To maintain the quality of the day the call went out that there was a “different looking” prion behind the boat. We all then got good looks as the bird joined the feeding birds. Antarctic Prion? Salvin’s Prion? No one was sure but as it turned out after consulting various people and sending photos around it was agreed that it was an Antarctic Prion. Another tick for many on board.
Antarctic Prion
Antarctic Prion
And birds aren’t the only interesting natural events. We had a Man-of-War jellyfish at one stop, the first I have been able to inspect closely. Normally I keep well away from such stinging beasts but this time, by leaning over the side I could see the beautiful fluorescent colours and delicate sail. There was also a small pod of dolphins just as we got back to Lawrence Rocks, and on the rocks, Fur Seals and Sea Lions. Sadly the photos are not as good as I had wanted because my good 100 – 400 L lens was in hospital having an image stabiliser transplant and I had to use my older, basic 70 – 300 lens.

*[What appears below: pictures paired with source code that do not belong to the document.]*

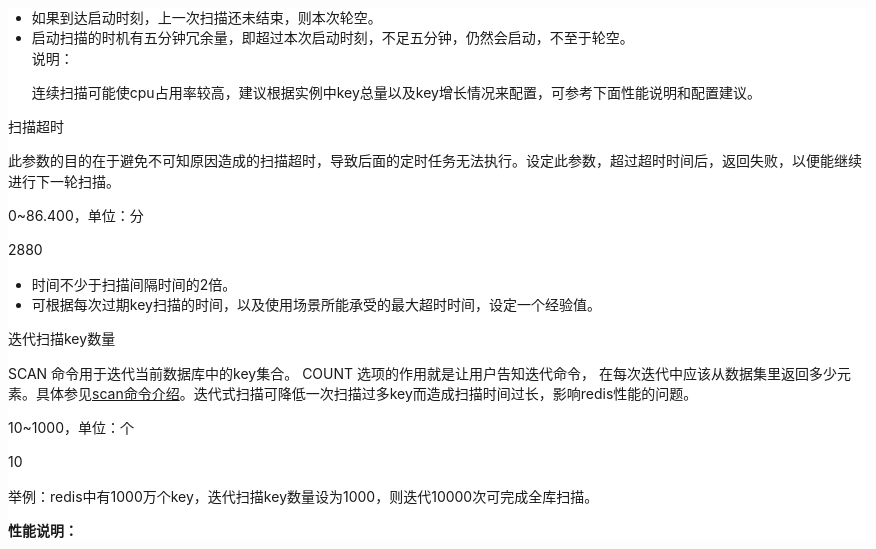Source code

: <td class="cellrowborder" valign="top" width="20%" headers="mcps1.2.6.1.5 "><a name="ul1816717521932"></a><a name="ul1816717521932"></a><ul id="ul1816717521932"><li>如果到达启动时刻，上一次扫描还未结束，则本次轮空。</li><li>启动扫描的时机有五分钟冗余量，即超过本次启动时刻，不足五分钟，仍然会启动，不至于轮空。<div class="note" id="note111618337551"><a name="note111618337551"></a><a name="note111618337551"></a><span class="notetitle"> 说明： </span><div class="notebody"><p id="p911783317557"><a name="p911783317557"></a><a name="p911783317557"></a>连续扫描可能使cpu占用率较高，建议根据实例中key总量以及key增长情况来配置，可参考下面性能说明和配置建议。</p>
</div></div>
</li></ul>
</td>
</tr>
<tr id="row2044810014273"><td class="cellrowborder" valign="top" width="20%" headers="mcps1.2.6.1.1 "><p id="p3448200192719"><a name="p3448200192719"></a><a name="p3448200192719"></a>扫描超时</p>
</td>
<td class="cellrowborder" valign="top" width="20%" headers="mcps1.2.6.1.2 "><p id="p18448110182711"><a name="p18448110182711"></a><a name="p18448110182711"></a>此参数的目的在于避免不可知原因造成的扫描超时，导致后面的定时任务无法执行。设定此参数，超过超时时间后，返回失败，以便能继续进行下一轮扫描。</p>
</td>
<td class="cellrowborder" valign="top" width="20%" headers="mcps1.2.6.1.3 "><p id="p1044816013279"><a name="p1044816013279"></a><a name="p1044816013279"></a>0~86.400，单位：分</p>
</td>
<td class="cellrowborder" valign="top" width="20%" headers="mcps1.2.6.1.4 "><p id="p0448208275"><a name="p0448208275"></a><a name="p0448208275"></a>2880</p>
</td>
<td class="cellrowborder" valign="top" width="20%" headers="mcps1.2.6.1.5 "><a name="ul186674312413"></a><a name="ul186674312413"></a><ul id="ul186674312413"><li>时间不少于扫描间隔时间的2倍。</li><li>可根据每次过期key扫描的时间，以及使用场景所能承受的最大超时时间，设定一个经验值。</li></ul>
</td>
</tr>
<tr id="row144488082711"><td class="cellrowborder" valign="top" width="20%" headers="mcps1.2.6.1.1 "><p id="p3448708270"><a name="p3448708270"></a><a name="p3448708270"></a><span>迭代扫描key数量</span></p>
</td>
<td class="cellrowborder" valign="top" width="20%" headers="mcps1.2.6.1.2 "><p id="p184480062717"><a name="p184480062717"></a><a name="p184480062717"></a>SCAN 命令用于迭代当前数据库中的key集合。 COUNT 选项的作用就是让用户告知迭代命令， 在每次迭代中应该从数据集里返回多少元素。具体参见<a href="http://redis.cn/commands/scan.html" target="_blank" rel="noopener noreferrer">scan命令介绍</a>。迭代式扫描可降低一次扫描过多key而造成扫描时间过长，影响redis性能的问题。</p>
</td>
<td class="cellrowborder" valign="top" width="20%" headers="mcps1.2.6.1.3 "><p id="p1344860152715"><a name="p1344860152715"></a><a name="p1344860152715"></a>10~1000，单位：个</p>
</td>
<td class="cellrowborder" valign="top" width="20%" headers="mcps1.2.6.1.4 "><p id="p1644817013273"><a name="p1644817013273"></a><a name="p1644817013273"></a><span>10</span></p>
</td>
<td class="cellrowborder" valign="top" width="20%" headers="mcps1.2.6.1.5 "><p id="p1144814052720"><a name="p1144814052720"></a><a name="p1144814052720"></a>举例：redis中有1000万个key，迭代扫描key数量设为1000，则迭代10000次可完成全库扫描。</p>
</td>
</tr>
</tbody>
</table>

**性能说明：**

Portugese Man-of-war showing its fluorescent spots and tail. A mist of stinging tendrils up to 10 metres long hangs below this small, innocuous looking bladder.
Common Dolphin
When I finally got my list worked out and photos checked I had seen 24 species for the day, including the inshore species such as Black-faced Cormorant, Pacific Gull, Silver Gull and Australasian Gannet. Bird-wise, the surprise for me was that we had not seen many petrels, other than a Southern Giant Petrel and a few Great-winged Petrels, but hey, with Antarctic Prion and Sooty Albatross on the list, who could complain?
The terns and Silver Gulls line up on the water's edge while the cormorants, seals, and Sea Lions rest further up. The top shelf of Lawrence Rocks is reserved for the gannets.